Il Pd, nel ruolo di sentinella del governo Draghi, non sembra interrogarsi abbastanza su come recuperare al protagonismo sociale e democratico quel 72 per cento di cittadini a basso reddito che non va a votare. Si culla nel successo elettorale del centrosinistra alle amministrative di giugno. Eppure, la sorpresa positiva dei candidati «civici» di Verona e Catanzaro dovrebbe rafforzare, non ridurre, l’urgenza di una riflessione critica sulle ragioni dell’astensionismo. La vittoria in città storicamente difficili e moderate è da attribuire, infatti, più a un rapporto positivo con l’opinione pubblica dei neo-sindaci Damiano Tommasi e Nicola Fiorita, che non a particolari meriti del Pd locale. Il 7 per cento del Pd a Catanzaro, anzi, segnala una grave frattura politica, culturale e sociale con la città, oltre che con i segmenti più deboli della società. Viene espugnato il municipio ma il Pd registra un crollo di consensi.

Nel modo in cui è maturata la vittoria dei neo-sindaci di Verona e di Catanzaro c’è l’indicazione da seguire.
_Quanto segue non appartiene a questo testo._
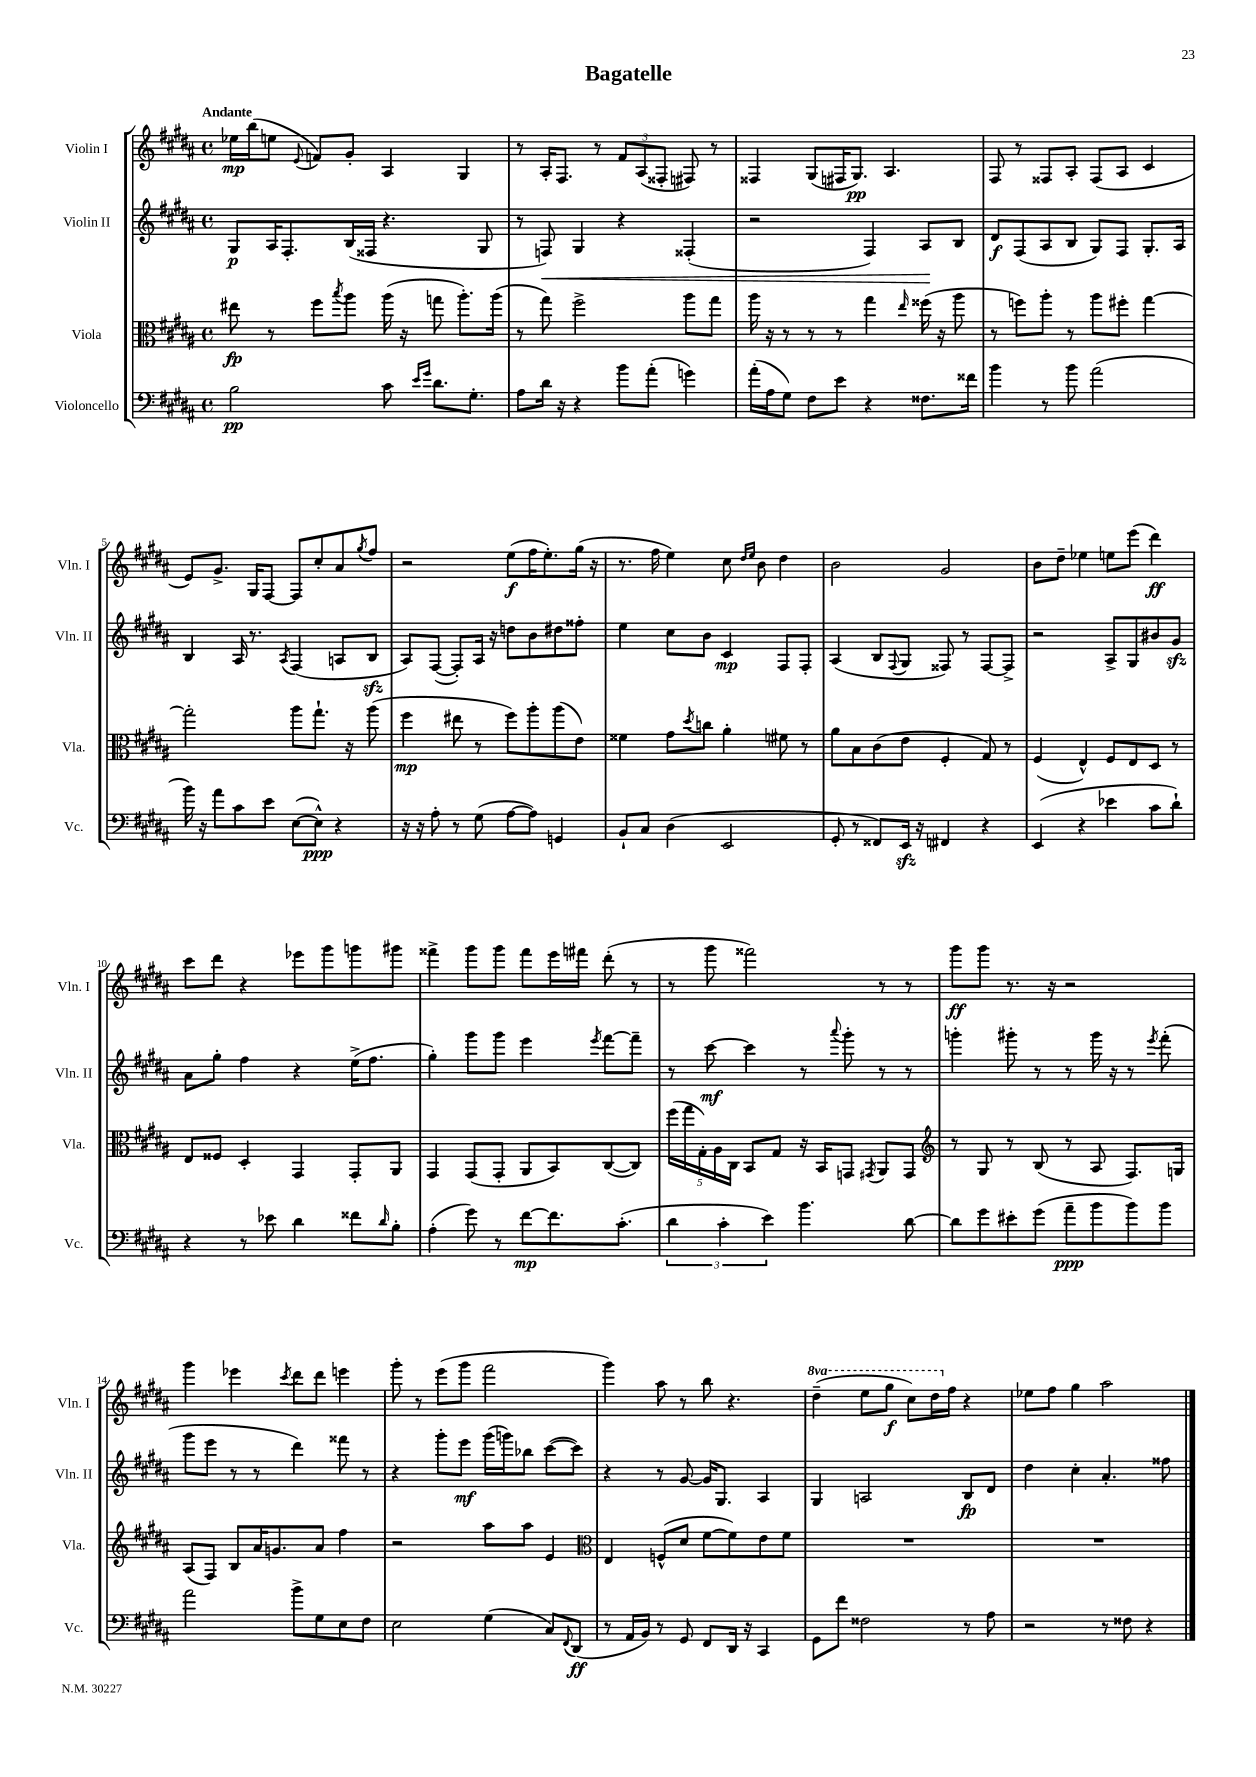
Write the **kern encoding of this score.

**kern	**dynam	**kern	**dynam	**kern	**dynam	**kern	**dynam
*part4	*part4	*part3	*part3	*part2	*part2	*part1	*part1
*staff4	*staff4	*staff3	*staff3	*staff2	*staff2	*staff1	*staff1
*I"Violoncello	*	*I"Viola	*	*I"Violin II	*	*I"Violin I	*
*I'Vc.	*	*I'Vla.	*	*I'Vln. II	*	*I'Vln. I	*
*clefF4	*	*clefC3	*	*clefG2	*	*clefG2	*
*k[f#c#g#d#a#]	*	*k[f#c#g#d#a#]	*	*k[f#c#g#d#a#]	*	*k[f#c#g#d#a#]	*
*M4/4	*	*M4/4	*	*M4/4	*	*M4/4	*
*met(c)	*	*met(c)	*	*met(c)	*	*met(c)	*
=1	=1	=1	=1	=1	=1	=1	=1
!	!	!	!	!	!	!LO:TX:a:B:t=Andante	!
2B\	pp	8ee#X\	fp	8G#/L	p	16ee-X\LL	mp
.	.	.	.	.	.	(16bb\J	.
.	.	8r	.	16A#/K	.	8een\J	.
.	.	.	.	8.F#'/	.	.	.
.	.	.	.	.	.	8qqe/	.
.	.	8ff#\L	.	.	.	8fn/L)	.
.	.	8qbb/	.	.	.	.	.
.	.	8aa#\J	.	(16B/L	.	8g#'/J	.
.	.	.	.	16F##X/JJ	.	.	.
8c#\	.	(16aa#\	.	4.r	.	4A#/	.
.	.	16r	.	.	.	.	.
16qqe/LL	.	.	.	.	.	.	.
16qqg#/JJ	.	.	.	.	.	.	.
8.d#\L	.	8ggn\	.	.	.	.	.
.	.	8.aa#'\L)	.	.	.	4G#/	.
8.G#'\J	.	.	.	.	.	.	.
.	.	.	.	8G#/	.	.	.
.	.	(16aa#\Jk	.	.	.	.	.
=2	=2	=2	=2	=2	=2	=2	=2
8A#\L	.	8r	.	8r	.	8r	.
!	!	!	!	!	!LO:HP:b	!	!
16d#\Jk	.	8gg#\)	.	8Fn/)	<	16A#'/KL	.
16r	.	.	.	.	.	8.F#/J	.
4r	.	2ff#^\	.	4G#/	.	.	.
.	.	.	.	.	.	8r	.
8b\L	.	.	.	4r	.	12f#/L	.
.	.	.	.	.	.	(12A#/	.
(8a#'\J	.	.	.	.	.	.	.
.	.	.	.	.	.	12F##X'/J	.
4gn\)	.	8aa#\L	.	(4F##X'/	.	8F#X/)	.
.	.	8gg#\J	.	.	.	8r	.
=3	=3	=3	=3	=3	=3	=3	=3
(16a#'\LL	.	16aa#\	.	2r	.	4F##X/	.
16A#\J	.	16r	.	.	.	.	.
8G#\J)	.	8r	.	.	.	.	.
8F#\L	.	8r	.	.	.	(8G#/L	.
8e\J	.	8r	.	.	.	16F#X/K	.
.	.	.	.	.	.	8.G#/J)	pp
4r	.	4gg#\	.	4F#/)	.	.	.
.	.	.	.	.	.	4.A#/	.
.	.	16qqee/	.	.	.	.	.
8.F##X\L	.	(16ff##X\	.	8A#/L	.	.	.
.	.	16r	.	.	.	.	.
.	.	8aa#\	.	8B/J	[	.	.
16f##X\Jk	.	.	.	.	.	.	.
=4	=4	=4	=4	=4	=4	=4	=4
4b\	.	8r	.	8d#/L	f	8F#/	.
.	.	8ffn\L)	.	(8F#/	.	8r	.
8r	.	8aa#'\J	.	8A#/	.	8F##X/L	.
8b\	.	8r	.	8B/J	.	8A#'/J	.
(2a#\	.	8aa#\L	.	8G#/L)	.	(8F##/L	.
.	.	8ff#X'\J	.	8F#/J	.	8A#/J	.
.	.	[4gg#\	.	8.G#'/L	.	4c#/	.
.	.	.	.	16A#/Jk	.	.	.
!!LO:LB:g=z
=5	=5	=5	=5	=5	=5	=5	=5
16b\)	.	2gg#'\]	.	4B/	.	8e/L)	.
16r	.	.	.	.	.	.	.
8a#\L	.	.	.	.	.	8.g#^/J	.
8c#\	.	.	.	16A#/	.	.	.
.	.	.	.	8.r	.	16G#/KL	.
8e\J	.	.	.	.	.	[8F#/J	.
.	.	.	.	8qA#/	.	.	.
([8E\L	.	8aa#\L	.	(4F#/	.	8F#/L]	.
8E^^\J])	ppp	8.gg#`\J	.	.	.	8cc#'/	.
4r	.	.	.	8An/L	.	8a#/	.
.	.	16r	.	.	.	.	.
.	.	.	.	.	.	8qgg#/	.
.	.	(8aa#\	.	8Bzz/J	.	8ff#/J	.
=6	=6	=6	=6	=6	=6	=6	=6
16r	.	4ff#\	mp	8A#/L)	.	2r	.
16r	.	.	.	.	.	.	.
8A#'\	.	.	.	([8F#/J	.	.	.
8r	.	8ee#X\	.	8F#'/L])	.	.	.
(8G#\	.	8r	.	16A#/Jk	.	.	.
.	.	.	.	16r	.	.	.
[8A#\L	.	8ff#\L)	.	8ddn\L	.	(8ee\L	f
8A#\J])	.	8aa#'\	.	8b\	.	16ff#\K	.
.	.	.	.	.	.	8.ee'\)	.
4GGn/	.	(8aa#\	.	8dd#X\	.	.	.
.	.	8e\J)	.	8ff##X'\J	.	(16gg#\Jk	.
.	.	.	.	.	.	16r	.
=7	=7	=7	=7	=7	=7	=7	=7
8BB`/L	.	4f##X\	.	4ee\	.	8.r	.
8C#/J	.	.	.	.	.	.	.
.	.	.	.	.	.	16ff#\	.
(4D#\	.	8g#\L	.	8cc#\L	.	4ee\)	.
.	.	8qdd#/	.	.	.	.	.
.	.	8ccn\J	.	8b\J	.	.	.
2EE/	.	4a#'\	.	4c#/	mp	8cc#\	.
.	.	.	.	.	.	16qqdd#/LL	.
.	.	.	.	.	.	16qqee/JJ	.
.	.	.	.	.	.	8b\	.
.	.	8f#X\	.	8F#/L	.	4dd#\	.
.	.	8r	.	8F#'/J	.	.	.
=8	=8	=8	=8	=8	=8	=8	=8
8GG#'/	.	8a#\L	.	(4A#/	.	2b\	.
8r	.	8B\	.	.	.	.	.
8FF##X/L)	.	(8c#\	.	8B/L	.	.	.
.	.	.	.	8qqF#/	.	.	.
16EEzz/Jk	.	8e\J	.	8G#/J	.	.	.
16r	.	.	.	.	.	.	.
4FF#X/	.	4F#'/	.	8F##X/)	.	2g#/	.
.	.	.	.	8r	.	.	.
4r	.	8G#/)	.	[8F##/L	.	.	.
.	.	8r	.	8F##^/J]	.	.	.
=9	=9	=9	=9	=9	=9	=9	=9
(4EE/	.	(4F#/	.	2r	.	8b\L	.
.	.	.	.	.	.	8dd#~\J	.
4r	.	4E^^/)	.	.	.	4ee-X\	.
4e-X\	.	8F#/L	.	8A#^/L	.	8een\L	.
.	.	8E/	.	8G#/	.	(8eee\J	.
8c#\L	.	8D#/J	.	8b#X/	.	4ddd#\)	ff
8d#`\J)	.	8r	.	8g#zz/J	.	.	.
!!LO:LB:g=z
=10	=10	=10	=10	=10	=10	=10	=10
4r	.	8E/L	.	8a#\L	.	8ccc#\L	.
.	.	8F##X/J	.	8gg#'\J	.	8ddd#\J	.
8r	.	4D#'/	.	4ff#\	.	4r	.
8e-X\	.	.	.	.	.	.	.
4d#\	.	4GG#/	.	4r	.	8eee-X\L	.
.	.	.	.	.	.	8ggg#\	.
8f##X\L	.	8GG#'/L	.	(16ee^\KL	.	8gggn\	.
.	.	.	.	8.ff#\J	.	.	.
16qqd#/	.	.	.	.	.	.	.
8B'\J	.	8AA#/J	.	.	.	8ggg#X\J	.
=11	=11	=11	=11	=11	=11	=11	=11
(4A#'\	.	4GG#/	.	4gg#'\)	.	4fff##X^\	.
8g#\)	.	(8GG#/L	.	8ggg#\L	.	8ggg#\L	.
8r	.	8GG#'/J	.	8ggg#\J	.	8ggg#\J	.
[8f#\L	mp	8AA#/L	.	4eee\	.	8fff##\L	.
8.f#\]	.	8BB/)	.	.	.	16eee\L	.
.	.	.	.	.	.	16fff#X\JJ	.
.	.	.	.	8qeee/	.	.	.
.	.	([8C#/	.	[8fff#\L	.	(8ddd#'\	.
(8.c#'\J	.	.	.	.	.	.	.
.	.	8C#/J])	.	8fff#~\J]	.	8r	.
=12	=12	=12	=12	=12	=12	=12	=12
6d#\	.	(20ff#\LL	.	8r	.	8r	.
.	.	20gg#\	.	.	.	.	.
.	.	20G#'\)	.	.	.	.	.
.	.	.	.	[8ccc#\	mf	8ggg#\	.
.	.	20A#\	.	.	.	.	.
6c#'\	.	.	.	.	.	.	.
.	.	20C#\JJ	.	.	.	.	.
.	.	8BB/L	.	4ccc#\]	.	2fff##X\)	.
6e\)	.	.	.	.	.	.	.
.	.	8G#/J	.	.	.	.	.
4.b\	.	16r	.	8r	.	.	.
.	.	16BB/KL	.	.	.	.	.
.	.	.	.	8qqaaa#/	.	.	.
.	.	8GGn/J	.	8ggg#'\	.	.	.
.	.	8qGG#X/	.	.	.	.	.
.	.	8AA#/L	.	8r	.	8r	.
[8d#\	.	8GG#/J	.	8r	.	8r	.
=13	=13	=13	=13	=13	=13	=13	=13
*	*	*clefG2	*	*	*	*	*
8d#\L]	.	8r	.	4gggn'\	.	8ggg#\L	ff
8g#\	.	8G#/	.	.	.	8ggg#\J	.
8e#X'\	.	8r	.	8ggg#X'\	.	8.r	.
(8g#\J	.	(8B/	.	8r	.	.	.
.	.	.	.	.	.	16r	.
8a#~\L	ppp	8r	.	8r	.	2r	.
8b\	.	8A#/	.	16ggg#\	.	.	.
.	.	.	.	16r	.	.	.
8b\)	.	8.F#/L)	.	8r	.	.	.
.	.	.	.	8qeee/	.	.	.
8b\J	.	.	.	(8fff#'\	.	.	.
.	.	16Gn/Jk	.	.	.	.	.
!!LO:LB:g=z
=14	=14	=14	=14	=14	=14	=14	=14
2a#\	.	(8A#/L	.	8ggg#\L	.	4ggg#\	.
.	.	8F#/J)	.	8eee\J	.	.	.
.	.	8B/L	.	8r	.	4eee-X\	.
.	.	16a#/K	.	8r	.	.	.
.	.	8.gn/	.	.	.	.	.
.	.	.	.	.	.	8qccc#/	.
8b^\L	.	.	.	4ddd#\)	.	8ddd#\L	.
8G#\	.	8a#/J	.	.	.	8ddd#\J	.
8E\	.	4ff#\	.	8fff##X\	.	4eeen\	.
8F#\J	.	.	.	8r	.	.	.
=15	=15	=15	=15	=15	=15	=15	=15
2E\	.	2r	.	4r	.	8ggg#'\	.
.	.	.	.	.	.	8r	.
.	.	.	.	8ggg#'\L	.	(8eee\L	.
.	.	.	.	8eee\J	mf	8ggg#\J	.
(4G#\	.	8aa#\L	.	(16ggg#\LL	.	2fff#\	.
.	.	.	.	16gggn\J)	.	.	.
.	.	8aa#\J	.	8bb-X\J	.	.	.
8C#/L)	.	4e/	.	([8ccc#\L	.	.	.
8qqFF#/	.	.	.	.	.	.	.
(8DD#/J	ff	.	.	8ccc#\J])	.	.	.
=16	=16	=16	=16	=16	=16	=16	=16
*	*	*clefC3	*	*	*	*	*
8r	.	4E/	.	4r	.	4ggg#\)	.
16AA#/LL	.	.	.	.	.	.	.
16BB/JJ)	.	.	.	.	.	.	.
8r	.	(8Fn^^/L	.	8r	.	8aa#\	.
8GG#/	.	8d#/J	.	[8g#/	.	8r	.
8FF#/L	.	[8f#\L	.	16g#/KL]	.	8bb\	.
.	.	.	.	8.G#/J	.	.	.
16DD#/Jk	.	8f#\])	.	.	.	4.r	.
16r	.	.	.	.	.	.	.
4CC#/	.	8e\	.	4A#/	.	.	.
.	.	8f#\J	.	.	.	.	.
=17	=17	=17	=17	=17	=17	=17	=17
*	*	*	*	*	*	*8va	*
8GG#\L	.	1r	.	4G#/	.	(4ddd#~\	.
8f#\J	.	.	.	.	.	.	.
2F##X\	.	.	.	2An/	.	8eee\L	.
.	.	.	.	.	.	8ggg#\J	f
.	.	.	.	.	.	8ccc#\L)	.
.	.	.	.	.	.	16ddd#\L	.
*	*	*	*	*	*	*X8va	*
.	.	.	.	.	.	16ff#\JJ	.
8r	.	.	.	8B/L	fp	4r	.
8A#\	.	.	.	8d#/J	.	.	.
=18	=18	=18	=18	=18	=18	=18	=18
2r	.	1r	.	4dd#\	.	8ee-X\L	.
.	.	.	.	.	.	8ff#\J	.
.	.	.	.	4cc#'\	.	4gg#\	.
8r	.	.	.	4.a#'/	.	2aa#\	.
8F##X\	.	.	.	.	.	.	.
4r	.	.	.	.	.	.	.
.	.	.	.	8ff##X\	.	.	.
==	==	==	==	==	==	==	==
*-	*-	*-	*-	*-	*-	*-	*-
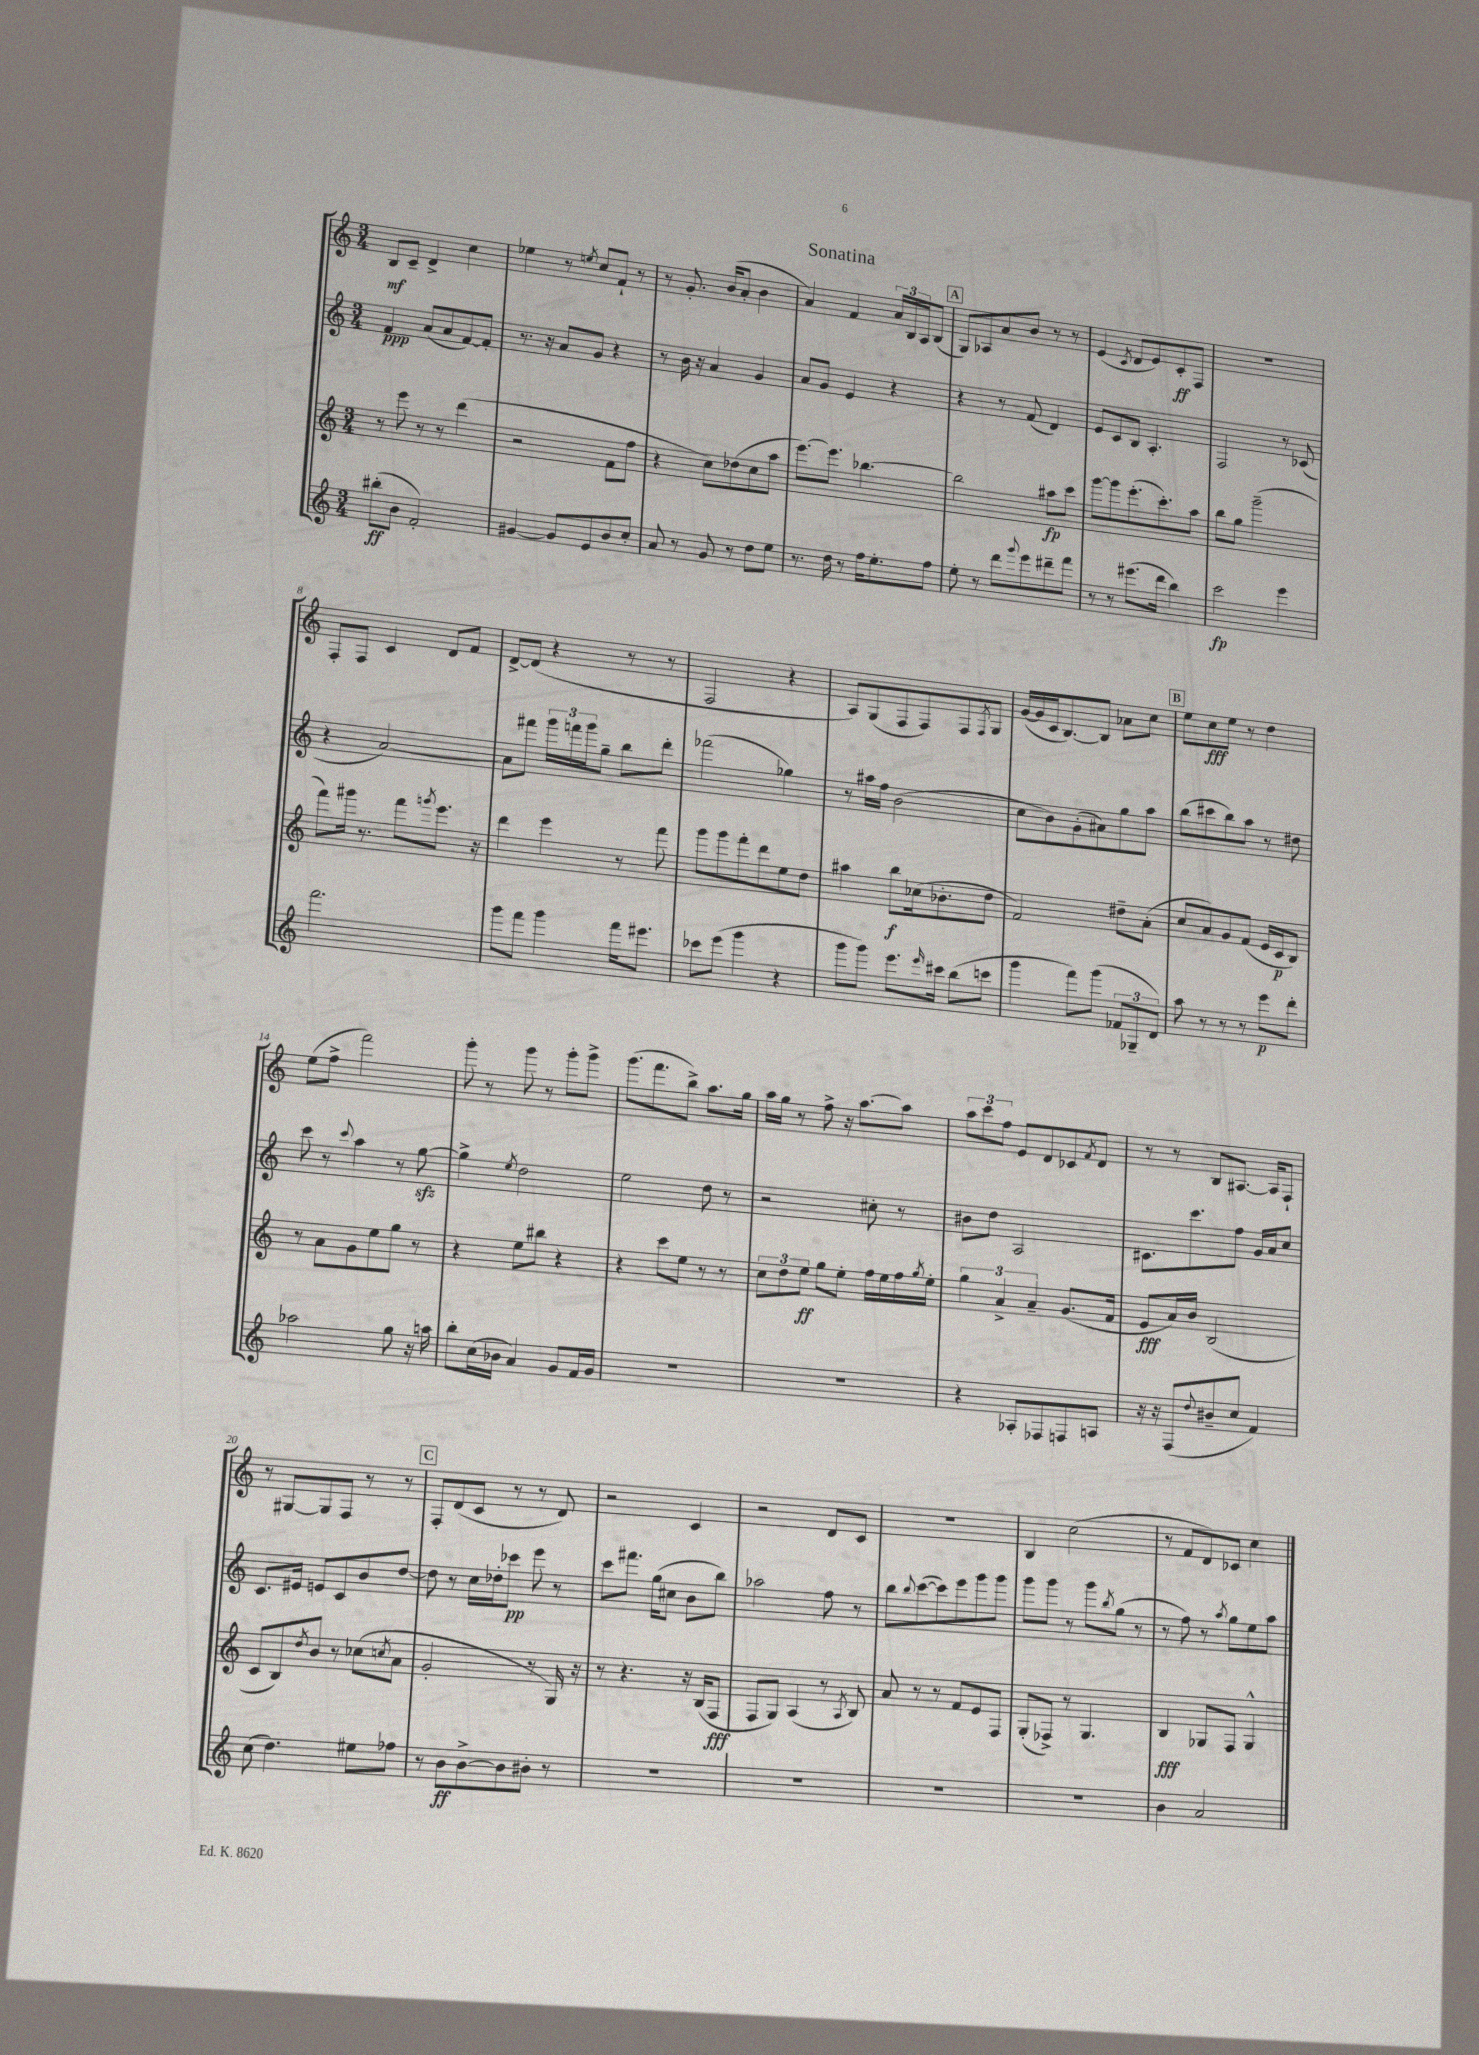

Tommasi e Fiorita non hanno creduto nei sondaggi, all’agorà digitale e mediatica hanno preferito le piazze reali, si sono impegnati con i cittadini per servizi più efficienti, per una maggiore cura del territorio e dell’ambiente, per farla finita con l’opacità amministrativa nella gestione dei beni comuni e delle concessioni pubbliche.

Il ritorno al territorio – la politica fra la gente – è, dunque, la chiave di volta per la ripartenza della sinistra e per costruire un’alleanza democratica, ecologista e socialista, non un generico campo largo. Sul territorio si incrociano questione sociale e questione ambientale, è possibile calarsi nei problemi concreti, rintracciare un ricco capitale umano e sociale, oggi disperso, rassegnato e ininfluente, ma disponibile, se sollecitato, a mobilitarsi e a lottare. Fare politica sul territorio è l’unico modo per sconfiggere la sfiducia, la rassegnazione e l’astensionismo. E per provare a vincere.